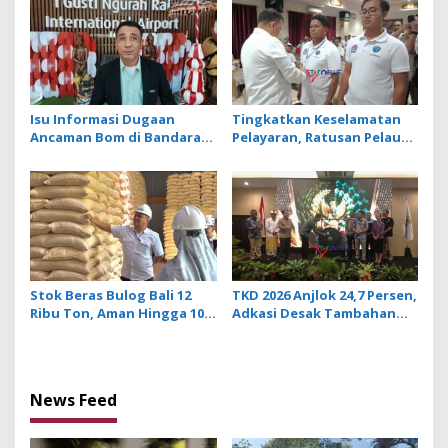
Ancaman Penyakit
Isu Informasi Dugaan
Tingkatkan Keselamatan
Ancaman Bom di Bandara
Pelayaran, Ratusan Pelaut
Ngurah Rai Bali Tidak
di Bali Ikuti Pelatihan MPR
Benar, Operasional
dan JMPR
Penerbangan Lancar
Stok Beras Bulog Bali 12
TKD 2026 Anjlok 24,7 Persen,
Ribu Ton, Aman Hingga 10
Adkasi Desak Tambahan
Bulan ke Depan
Dana Transfer Daerah
untuk 2027
News Feed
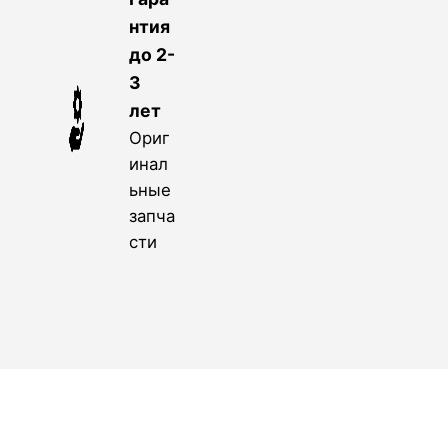
нтия
до 2-
3
лет
Ориг
инал
ьные
запча
сти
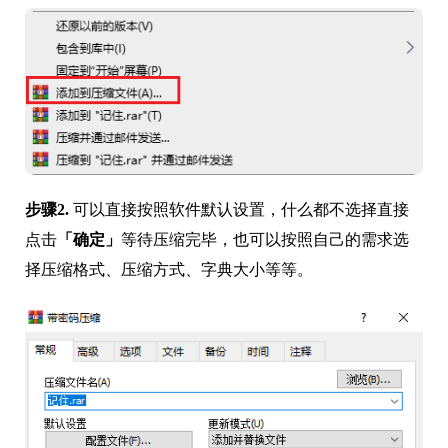
步骤2.
可以直接按照软件默认设置，什么都不选择直接
点击
「确定」
等待压缩完毕，也可以按照自己的需求选
择压缩格式、压缩方式、字典大小等等。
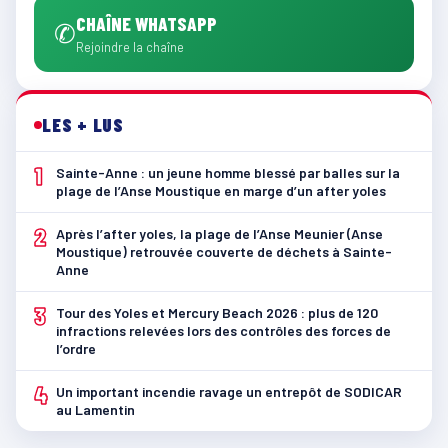
CHAÎNE WHATSAPP
✆
Rejoindre la chaîne
LES + LUS
1
Sainte-Anne : un jeune homme blessé par balles sur la
plage de l’Anse Moustique en marge d’un after yoles
2
Après l’after yoles, la plage de l’Anse Meunier (Anse
Moustique) retrouvée couverte de déchets à Sainte-
Anne
3
Tour des Yoles et Mercury Beach 2026 : plus de 120
infractions relevées lors des contrôles des forces de
l’ordre
4
Un important incendie ravage un entrepôt de SODICAR
au Lamentin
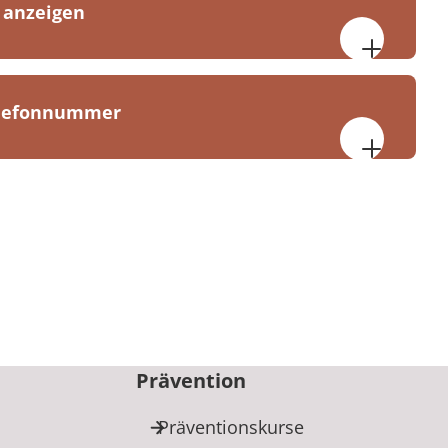
 anzeigen
00 bis 20:00 Uhr
elefonnummer
les Gesundheitszentrum
llee 337a
orf
6 5836
Prävention
Präventionskurse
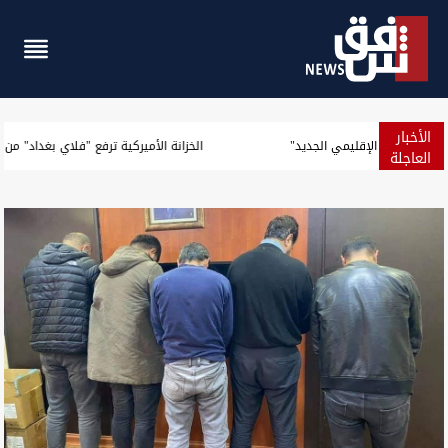
الأخبار
توصية باكستانية لتعزيز العلاقة مع العراق إثر "دوره الإقليمي الجديد"
العاجلة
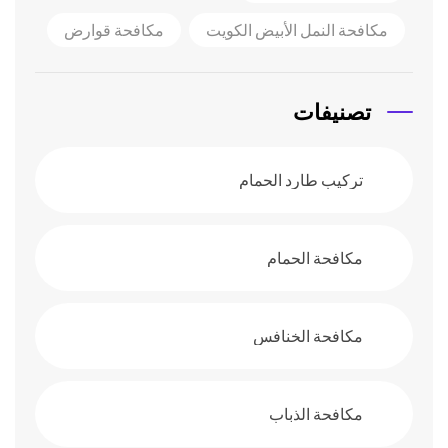
مكافحة النمل الأبيض الكويت
مكافحة قوارض
تصنيفات
تركيب طارد الحمام
مكافحة الحمام
مكافحة الخنافس
مكافحة الذباب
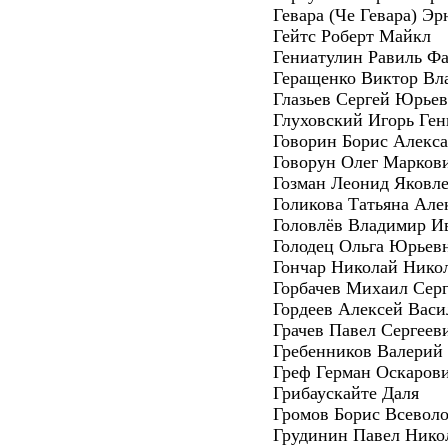
Гевара (Че Гевара) Эр
Гейтс Роберт Майкл
Гениатулин Равиль Ф
Геращенко Виктор Вл
Глазьев Сергей Юрье
Глуховский Игорь Ген
Говорин Борис Алекс
Говорун Олег Марков
Гозман Леонид Яковл
Голикова Татьяна Але
Головлёв Владимир И
Голодец Ольга Юрьев
Гончар Николай Нико
Горбачев Михаил Сер
Гордеев Алексей Васи
Грачев Павел Сергеев
Гребенников Валерий
Греф Герман Оскаров
Грибаускайте Даля
Громов Борис Всевол
Грудинин Павел Нико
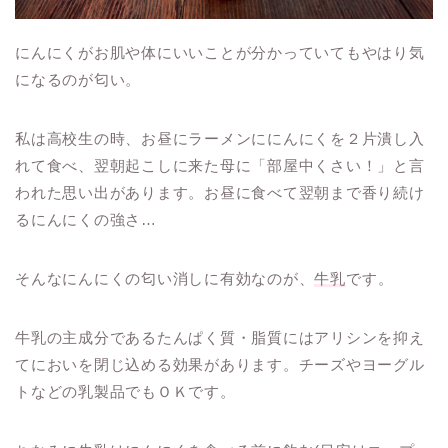
にんにくがお肌や体にいいことが分かっていてもやはり気
になるのが匂い。
私は高校生の時、お昼にラーメンににんにくを２片潰し入
れて食べ、翌朝起こしに来た母に「部屋中くさい！」と言
われた思い出があります。お昼に食べて翌朝まで香り続け
るにんにくの強さ…
そんなにんにくの匂い消しに有効なのが、
牛乳
です。
牛乳の主成分であるたんぱく質・脂質にはアリシンを抑え
てにおいを閉じ込める効果があります。チーズやヨーグル
トなどの乳製品でもＯＫです。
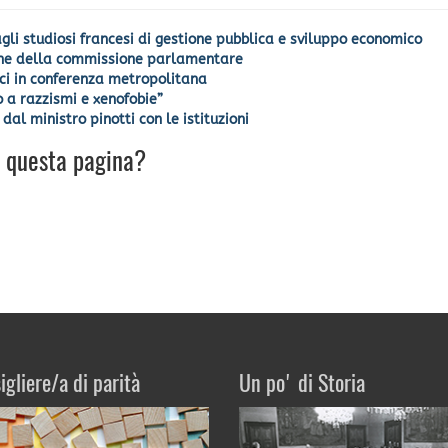
gli studiosi francesi di gestione pubblica e sviluppo economico
zione della commissione parlamentare
daci in conferenza metropolitana
o a razzismi e xenofobie”
al ministro pinotti con le istituzioni
u questa pagina?
igliere/a di parità
Un po' di Storia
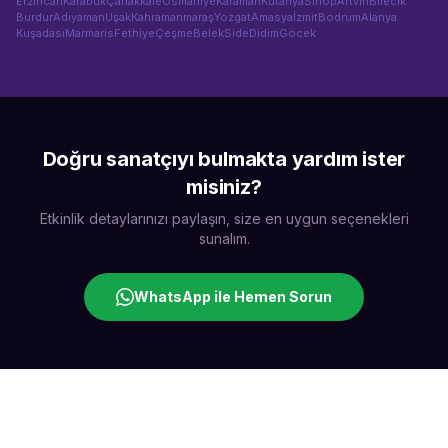
Erzincan
Karabük
Çanakkale
Osmaniye
Karaman
Kütahya
Sinop
Artvin
Bilecik
Burdur
Adıyaman
Uşak
Kahramanmaraş
Yozgat
Amasya
İzmit
Bodrum
Alanya
Kuşadası
Marmaris
Fethiye
Çeşme
Belek
Side
Didim
Göcek
Doğru sanatçıyı bulmakta yardım ister
misiniz?
Etkinlik detaylarınızı paylaşın, size en uygun seçenekleri
sunalım.
WhatsApp ile Hemen Sorun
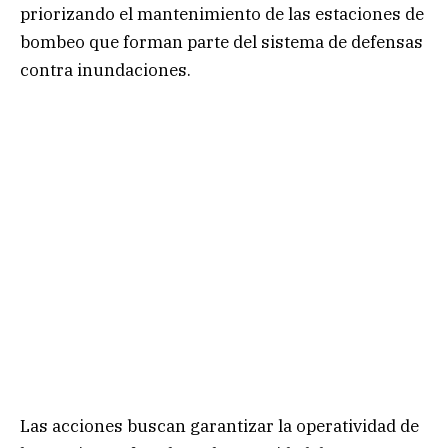
priorizando el mantenimiento de las estaciones de
bombeo que forman parte del sistema de defensas
contra inundaciones.
Las acciones buscan garantizar la operatividad de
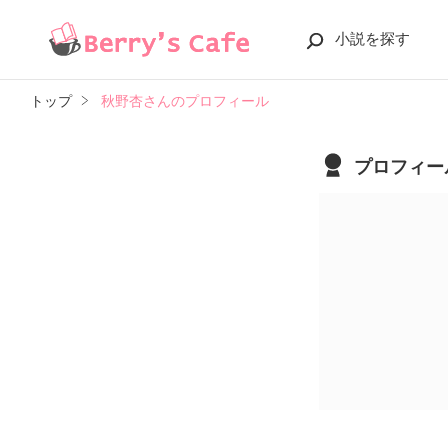
小説を探す
トップ
秋野杏さんのプロフィール
プロフィー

....................

**PROBLEM**.
Copy every line of text from the data above with no changes. Leave the pictures out.

**EXERCISE RESULT**.
Ancaman Penyakit
Isu Informasi Dugaan
Tingkatkan Keselamatan
Ancaman Bom di Bandara
Pelayaran, Ratusan Pelaut
Ngurah Rai Bali Tidak
di Bali Ikuti Pelatihan MPR
Benar, Operasional
dan JMPR
Penerbangan Lancar
Stok Beras Bulog Bali 12
TKD 2026 Anjlok 24,7 Persen,
Ribu Ton, Aman Hingga 10
Adkasi Desak Tambahan
Bulan ke Depan
Dana Transfer Daerah
untuk 2027
News Feed
нтия
до 2-
3
лет
Ориг
инал
ьные
запча
сти
步骤2.
可以直接按照软件默认设置，什么都不选择直接
点击
「确定」
等待压缩完毕，也可以按照自己的需求选
择压缩格式、压缩方式、字典大小等等。
CHAÎNE WHATSAPP
✆
Rejoindre la chaîne
LES + LUS
1
Sainte-Anne : un jeune homme blessé par balles sur la
plage de l’Anse Moustique en marge d’un after yoles
2
Après l’after yoles, la plage de l’Anse Meunier (Anse
Moustique) retrouvée couverte de déchets à Sainte-
Anne
3
Tour des Yoles et Mercury Beach 2026 : plus de 120
infractions relevées lors des contrôles des forces de
l’ordre
4
Un important incendie ravage un entrepôt de SODICAR
au Lamentin
 anzeigen
00 bis 20:00 Uhr
elefonnummer
les Gesundheitszentrum
llee 337a
orf
6 5836
Prävention
Präventionskurse
الأخبار
توصية باكستانية لتعزيز العلاقة مع العراق إثر "دوره الإقليمي الجديد"
العاجلة
مكافحة النمل الأبيض الكويت
مكافحة قوارض
تصنيفات
تركيب طارد الحمام
مكافحة الحمام
مكافحة الخنافس
مكافحة الذباب
Гевара (Че Гевара) Эр
Гейтс Роберт Майкл
Гениатулин Равиль Ф
Геращенко Виктор Вл
Глазьев Сергей Юрье
Глуховский Игорь Ген
Говорин Борис Алекс
Говорун Олег Марков
Гозман Леонид Яковл
Голикова Татьяна Але
Головлёв Владимир И
Голодец Ольга Юрьев
Гончар Николай Нико
Горбачев Михаил Сер
Гордеев Алексей Васи
Грачев Павел Сергеев
Гребенников Валерий
Греф Герман Оскаров
Грибаускайте Даля
Громов Борис Всевол
Грудинин Павел Нико
にんにくがお肌や体にいいことが分かっていてもやはり気
になるのが匂い。
私は高校生の時、お昼にラーメンににんにくを２片潰し入
れて食べ、翌朝起こしに来た母に「部屋中くさい！」と言
われた思い出があります。お昼に食べて翌朝まで香り続け
るにんにくの強さ…
そんなにんにくの匂い消しに有効なのが、
牛乳
です。
牛乳の主成分であるたんぱく質・脂質にはアリシンを抑え
てにおいを閉じ込める効果があります。チーズやヨーグル
トなどの乳製品でもＯＫです。
gli studiosi francesi di gestione pubblica e sviluppo economico
zione della commissione parlamentare
daci in conferenza metropolitana
o a razzismi e xenofobie”
al ministro pinotti con le istituzioni
u questa pagina?
igliere/a di parità
Un po' di Storia
Erzincan
Karabük
Çanakkale
Osmaniye
Karaman
Kütahya
Sinop
Artvin
Bilecik
Burdur
Adıyaman
Uşak
Kahramanmaraş
Yozgat
Amasya
İzmit
Bodrum
Alanya
Kuşadası
Marmaris
Fethiye
Çeşme
Belek
Side
Didim
Göcek
Doğru sanatçıyı bulmakta yardım ister
misiniz?
Etkinlik detaylarınızı paylaşın, size en uygun seçenekleri
sunalım.
WhatsApp ile Hemen Sorun
priorizando el mantenimiento de las estaciones de
bombeo que forman parte del sistema de defensas
contra inundaciones.
Las acciones buscan garantizar la operatividad de
小説を探す
トップ
秋野杏さんのプロフィール
プロフィー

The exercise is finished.